During this era, too, poets like Audre Lorde and Adrienne Rich began to explore in their work what it meant to be a lesbian and a mother, among other identities.
The first children’s book in the U.S. to feature any queer parent was also published in this decade. Jane Severance’s 1979 When Megan Went Away was dedicated to “all children of lesbian mothers, for the special hardships they may face, and for the understanding we hope they will reach.” It tells of a girl and her mother helping each other grapple with their emotions after the mother’s break-up with her partner. It’s full of lots of 1970s lesbian references (women’s centers! softball! overalls! vests!), but much of the story holds up surprisingly well.

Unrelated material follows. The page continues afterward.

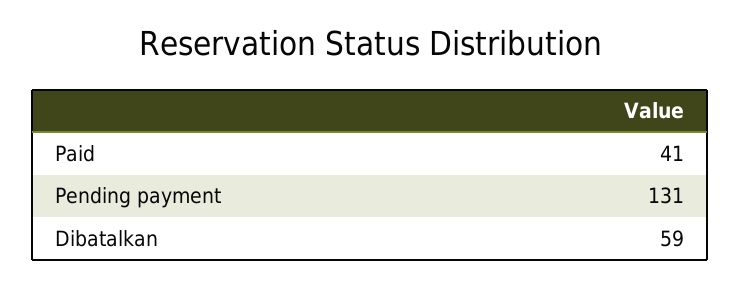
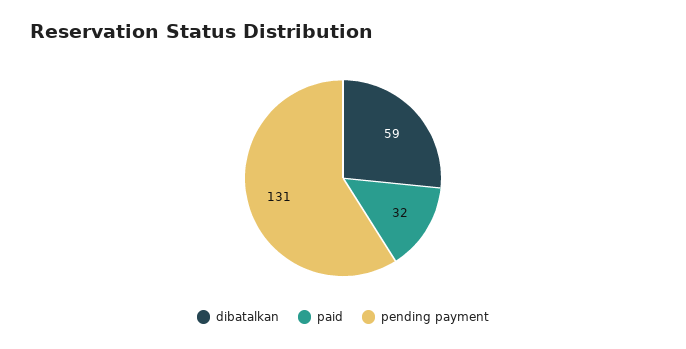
Paid: 41 -> 32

Being Out, Starting Families
Moving ahead just a few years brings us to the first real wave of out two-mom couples starting families together. The Sperm Bank of California began operations in 1982, the first in the country to openly serve lesbian couples and single women. This era was ably documented in the film Choosing Children, by Debra Chasnoff and Kim Klausner; here’s my 2010 interview with Chasnoff on the occasion of the film’s 25th anniversary. I recommend seeing this film, too, which is also available for streaming.

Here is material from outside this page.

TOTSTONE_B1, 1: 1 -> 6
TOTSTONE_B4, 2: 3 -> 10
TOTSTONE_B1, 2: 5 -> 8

Heather Has Two Mommies, by Lesléa Newman, came out in 1989 and perhaps captured the more positive spirit of the era by being about an intact two-mom family. Heather doesn’t use the word “lesbian,” however—either or both of her moms could be bi, which I actually appreciate as being more inclusive—but since we’re talking about lesbians today, I also have to mention the 1996 book Amy Asks a Question: Grandma, What’s a Lesbian? Written by two lesbian grandmothers, it now feels rather dated, but is full of references to a certain White lesbian feminist culture of the era. I wouldn’t necessarily recommend it for children today (try more recent titles in my database under the “Lesbian/queer woman/mom(s)” tag or the “Grandparents (LGBTQ)” tag), but it’s a fun read for us parents, especially if we were part of that earlier generation and culture. Read more about it here; you can also borrow it free online at Open Library for an hour at a time.
By 1990, Newsweek was writing about the “gayby boom” among “homosexual men and women,” though its use of quotation marks around the term implies that Newsweek didn’t coin the term, but was quoting something already in use.
Moving Ahead
Lesbian moms were among the many LGBTQ parents and LGBTQ people of all types who helped push for marriage equality across the country, as plaintiffs, attorneys, and activists.

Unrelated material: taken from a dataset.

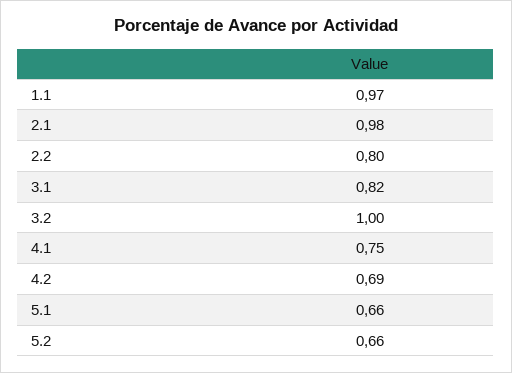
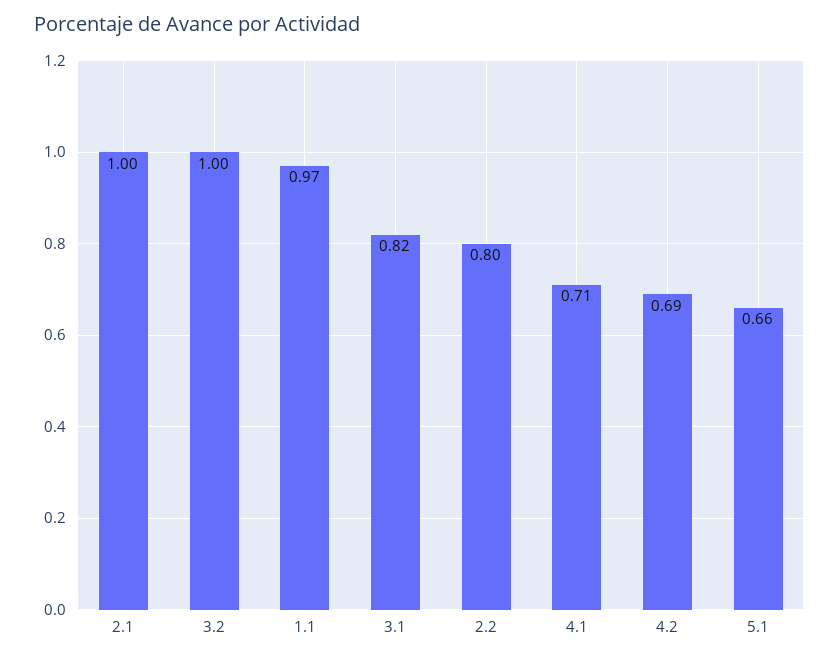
2.1: 0.98 -> 1
4.1: 0.75 -> 0.71
5.2: 0.66 -> none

In 2018, Angie Craig was elected to the U.S. House of Representatives from Minnesota, making her the first out lesbian mom in Congress. In 2022, Karine Jean-Pierre became the first Black woman and the first out LGBTQ person to become White House Press Secretary—and also the first Black or lesbian mom.
Today, we lesbian moms (and lesbian parents of other parental titles) are part of an ever-expanding spectrum of queer parents raising (and having raised) children, continuing to fight for LGBTQ equality and other civil rights, and otherwise making a difference in our communities and our world.
Let’s take a moment, then, to be grateful for all the past lesbian moms (cis and trans) who became visible for themselves and their children, helping to set the stage for all of the lesbian moms, other queer parents, and our children to flourish today.